Pour Fortuna, c’était important de “montrer de manière visible que je suis au moins une alliée”, en incluant toujours les couleurs arc-en-ciel dans sa tenue. Durant les vacances, Fortuna se présentait parfois à des élèves pris au hasard comme employée du SePAS, pour enlever une première peur du contact de la part des élèves. Le bureau du SePAS où travaille Fortuna est situé en dehors du bâtiment principal, derrière la salle multimédia et la salle de musique. Ainsi, les élèves qui voudraient bénéficier des ressources du SePAS ne sont pas exposé.es au grand public. Il en allait de même pour les écoles d’Olivia et Bellamy.

La réalité des ressources sur la santé mentale dans les établissements publics

En général, les consultations du SePAS se déroulent en dehors des heures de cours pour éviter tout dérangement, bien que les élèves puissent passer à n’importe quel moment. Les consultations  commencent avec une évaluation basique afin de savoir si l’élève mange et dort correctement, avant de passer à des questions plus complexes et personnelles. D’une durée de 45 minutes maximum, les rendez-vous sont une étape cruciale pour établir une relation de confiance. Après la consultation, les élèves choisissent s’ils veulent revenir ou non, ce qui met en lumière leur autodétermination, élément central dans le travail du SePAS.

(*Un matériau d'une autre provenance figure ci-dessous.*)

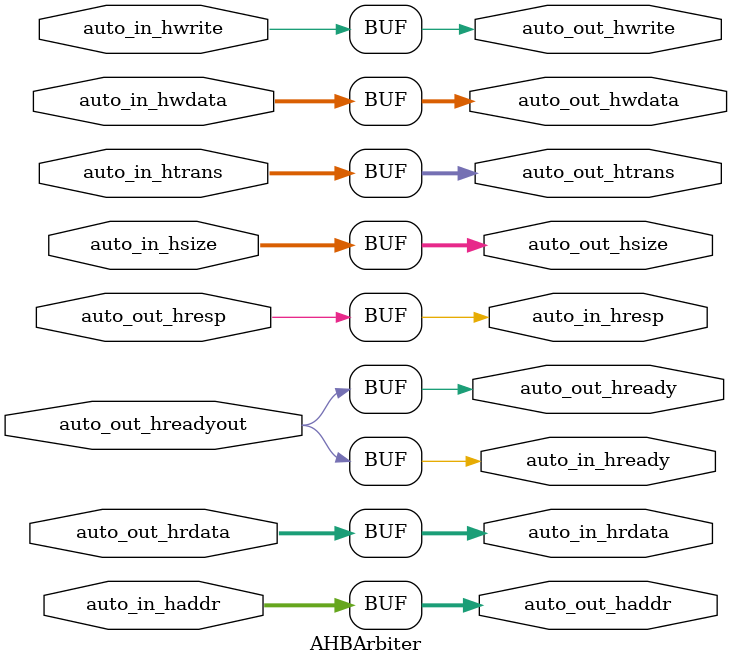
<source format=sv>
module AHBArbiter(
  output        auto_in_hready,
  input  [1:0]  auto_in_htrans,
  input  [2:0]  auto_in_hsize,
  input         auto_in_hwrite,
  input  [29:0] auto_in_haddr,
  input  [31:0] auto_in_hwdata,
  output        auto_in_hresp,
  output [31:0] auto_in_hrdata,
  output        auto_out_hready,
  input         auto_out_hreadyout,
  output [1:0]  auto_out_htrans,
  output [2:0]  auto_out_hsize,
  output        auto_out_hwrite,
  output [29:0] auto_out_haddr,
  output [31:0] auto_out_hwdata,
  input         auto_out_hresp,
  input  [31:0] auto_out_hrdata
);
  assign auto_in_hready = auto_out_hreadyout;
  assign auto_in_hresp = auto_out_hresp;
  assign auto_in_hrdata = auto_out_hrdata;
  assign auto_out_hready = auto_out_hreadyout;
  assign auto_out_htrans = auto_in_htrans;
  assign auto_out_hsize = auto_in_hsize;
  assign auto_out_hwrite = auto_in_hwrite;
  assign auto_out_haddr = auto_in_haddr;
  assign auto_out_hwdata = auto_in_hwdata;

endmodule

</source>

De plus, aucune des informations divulguées par les élèves aux employés du SePAS n’est répétée à quiconque en dehors de l’équipe, sauf si l’élève est en danger immédiat ou si l’élève a explicitement donné son accord. Ainsi, le SePAS possède une profonde compréhension du système éducatif, est intriqué au sein du dispositif  scolaire, en étant présent à chaque conseil de classe par exemple, ce qui fait qu’il peut apporter un support personnalisé à chaque élève. Si les élèves le souhaitent, les parents peuvent également les rejoindre pendant les séances du SePAS, tout comme les parents peuvent consulter le SePAS sans leurs enfants s’ils ont des questions.

Même si les élèves queers font encore face à de sérieuses difficultés, Fortuna reste optimiste. “Une certaine stigmatisation existe toujours, mais je pense que les choses sont lentement en train de changer. Les gens commencent à prendre la santé mentale plus au sérieux.”